I think this last point is something we in the industry really ought to do something about. We say “utilization” but what do we mean? Chris Evans has proposed a set of metrics for the “storage waterfall“, and I mentioned back in October that this all boils down to three key metrics: Raw, usable, and used. The key question is where to apply them!
Way back before the 2001 bubble-burst, I managed professional services for a company called StorageNetworks. At that time, I was quite aggressive in pushing this same idea, even co-writing a whitepaper on the topic titled Measuring and Improving Storage Utilization. My co-author (Jonathan Lunt) and I recently reminisced about that paper, and we both agreed that everything in it still stands today, apart from the high dollar cost per gigabyte.
I suggest that the following key storage utilization ratios (taken directly from this paper) make just as much sense today as they did then:
- Array Overhead is the percentage of installed storage capacity that is not usable. Dividing Array Usable by Array Raw and subtracting that number from 100% yields the percent of overhead. Overhead here is usually due to the desired level of data protection (e.g. RAID, mirroring) rather than to poor management.
- Array Utilization is the percentage of usable array capacity that is allocated to hosts. It indicates the efficiency of storage deployment operations.
- Allocation Efficiency reflects the ratio of storage presented or allocated to hosts to the amount actually seen by them. In many mature environments this ratio is near 100% (i.e. all the storage allocated is being seen), but this ratio can be extremely difficult to determine. It relies on accurate measurements of both Array Used storage and Host Raw.

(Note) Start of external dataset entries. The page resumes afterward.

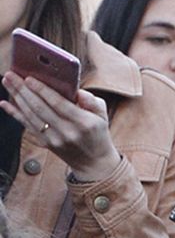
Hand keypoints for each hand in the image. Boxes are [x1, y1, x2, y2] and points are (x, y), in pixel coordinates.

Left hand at [1, 67, 117, 183]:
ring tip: (7, 82)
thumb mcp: (102, 115)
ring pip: (30, 115)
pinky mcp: (46, 143)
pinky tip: (5, 104)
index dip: (42, 90)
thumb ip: (91, 100)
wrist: (94, 163)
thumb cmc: (97, 134)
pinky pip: (27, 126)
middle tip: (11, 75)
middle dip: (23, 89)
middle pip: (39, 107)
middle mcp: (66, 131)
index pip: (58, 103)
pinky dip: (15, 114)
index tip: (29, 77)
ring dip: (16, 97)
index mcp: (82, 122)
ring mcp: (54, 139)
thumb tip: (75, 90)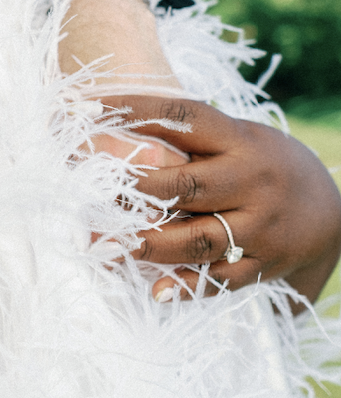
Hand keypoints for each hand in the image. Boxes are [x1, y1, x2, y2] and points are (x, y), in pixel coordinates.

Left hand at [100, 95, 340, 305]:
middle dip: (134, 191)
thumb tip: (109, 130)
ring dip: (150, 244)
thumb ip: (186, 138)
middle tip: (93, 192)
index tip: (83, 107)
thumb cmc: (263, 164)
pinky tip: (158, 290)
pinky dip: (188, 286)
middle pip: (184, 185)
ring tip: (111, 244)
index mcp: (239, 139)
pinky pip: (222, 279)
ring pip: (198, 238)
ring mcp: (261, 226)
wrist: (333, 213)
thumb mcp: (236, 138)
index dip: (130, 109)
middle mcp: (252, 180)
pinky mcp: (265, 264)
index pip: (180, 116)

- Host Overhead reflects the amount of storage configured for use versus the amount the host can see. Since the Host Raw metric is a function of the storage administration team and the Host Usable a function of the systems administration team, this metric is a useful measurement of how well the two functions are cooperating. Data for this classification is collected from the host.
- File System Utilization is the amount of available file system space that actually contains data. File system utilization is familiar to most systems administrators. This metric is often shown in simple system commands like “df” on UNIX or “dir” on Windows. Data for this classification is collected from the host.

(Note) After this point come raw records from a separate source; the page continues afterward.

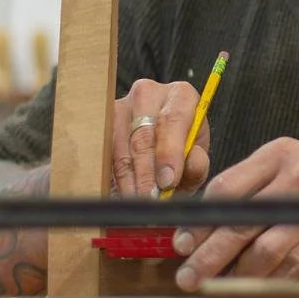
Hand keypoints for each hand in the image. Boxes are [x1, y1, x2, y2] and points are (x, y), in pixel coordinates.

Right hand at [111, 79, 209, 197]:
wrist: (158, 142)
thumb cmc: (180, 148)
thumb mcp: (195, 156)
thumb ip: (198, 162)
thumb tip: (191, 163)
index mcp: (180, 96)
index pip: (173, 120)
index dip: (169, 153)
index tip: (168, 181)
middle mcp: (148, 94)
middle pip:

- Total Storage Utilization summarizes how well a company manages its storage assets across the entire business. This ratio is the default storage utilization metric used in publications and reflects the actual value an enterprise is deriving from its storage asset. Care is required in calculating this ratio to ensure that it accurately indicates utilization of the storage environment. Since the result of this ratio is often used in business cases and receives wide attention, it must be both logical and defendable.
To these, I would add another intermediate and optional set of virtualization metrics and ratios for environments with storage or server virtualization. One could also presumably add a higher-level set of application efficiency ratios as well.

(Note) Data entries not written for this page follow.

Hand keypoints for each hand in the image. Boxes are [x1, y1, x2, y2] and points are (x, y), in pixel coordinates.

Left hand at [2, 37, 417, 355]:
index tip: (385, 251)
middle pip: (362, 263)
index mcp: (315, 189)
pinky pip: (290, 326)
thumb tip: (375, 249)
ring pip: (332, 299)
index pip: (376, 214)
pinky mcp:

In the paper, Jon and I also proposed three best practices to improve storage utilization:
- Drive Array Utilization (Array Usable to Array Used) to greater than 90% (a storage administration responsibility)
- Drive Allocation Efficiency: Bring Host Usable to be as close to Array Used as possible (a joint responsibility)
- Drive Filesystem Utilization (”Host Usable to Host Used”) above 80% (a systems administration responsibility)
Go read the paper and let me know what you think. Are we still stuck in 2001?